Accountants, like finance executives, cite some costly practical issues that will haunt their clients if the SEC decides to require IFRS. For example, if the SEC gives the green light to IFRS and sticks to its roadmap, companies would have to switch by year-end 2014 and include three years of comparative results. That timing would force companies to start reporting under IFRS beginning in 2012, which is impractical, claims Gannon. Again, the SEC took a more lenient stance with foreign private issues, waiving the three-year rule and requiring only a year’s worth of comparative results for the first year those companies adopted IFRS.
Pragmatists also complain that besides data-gathering and systems changes, switching to IFRS would require companies to review items linked to U.S. GAAP, such as debt covenants, executive compensation, and investor-relations materials, says Illiano.
Meanwhile, the SEC must be mindful of how moving to IFRS will affect other regulators, including those that keep watch over banks, insurance companies, utilities, and pensions. Those rulemakers mandate their own brand of accounting, “but most start with U.S. GAAP,” Stocker told CFO.com.
On the other side of the issue are companies that are well positioned to make the switch to IFRS, says Illiano. They include smaller U.S. companies that have been acquired by international companies that already use IFRS. Another group of possible IFRS rooters consists of non-American companies that move into the U.S. market through a reverse merger, added Stocker.
A popular way of raising capital is for a non-U.S. company to buy an American company that has shut down operations and exists only as a shell. The larger company goes through the merger, gives its stockholders 90% of the shell-company shares, and becomes an SEC registered company.
Real estate companies that are sired international holding companies probably wouldn’t shy away from reporting results in IFRS, nor would existing American subsidiaries of non-U.S. companies.
Further, the American Institute of Certified Public Accountants, as well as some states, recently changed its rules to make IFRS acceptable for reporting the financial results of private companies.
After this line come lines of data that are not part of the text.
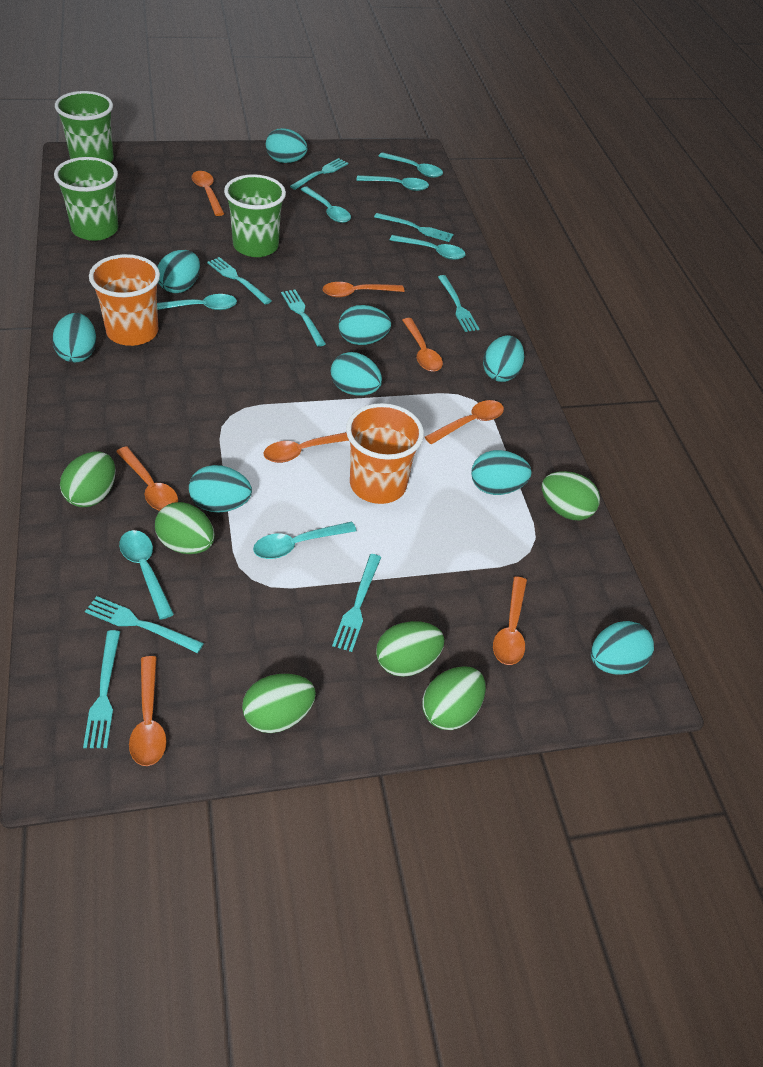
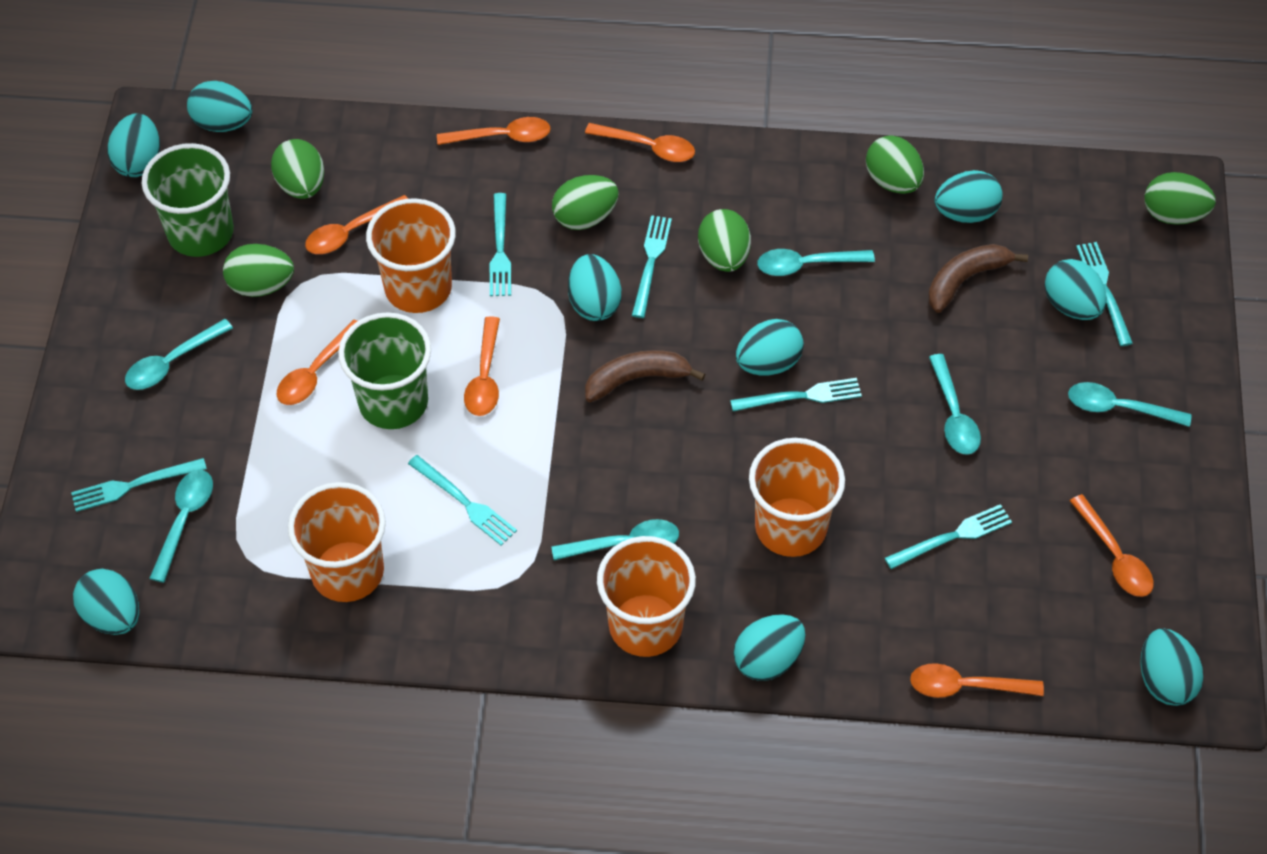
brown banana: 0 -> 2
green cup: 3 -> 2
orange cup: 2 -> 4
orange spoon: 8 -> 7
turquoise fork: 8 -> 7
turquoise spoon: 7 -> 6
That means the affected accounting firms will be able to give a clean audit opinion to private-company clients that use IFRS without having to issue an audit report that explains the differences and exceptions related to U.S. GAAP.
The SEC is likely to take at least six months to mull over the comment letters. Gannon thinks an announcement will be made before the end of the year, likely around the same time the G20 leaders meet to announce what progress has been made on a variety of global projects, including the financial crisis. Gannon contends that the reason the SEC took several months before publishing its IFRS roadmap is that the regulator was waiting to see what the G20 had to say about accounting. In the end, “U.S. GAAP used to be the de facto [international] standard,” but after 12 years, IFRS has now gained ground in terms of quality, asserts Gannon.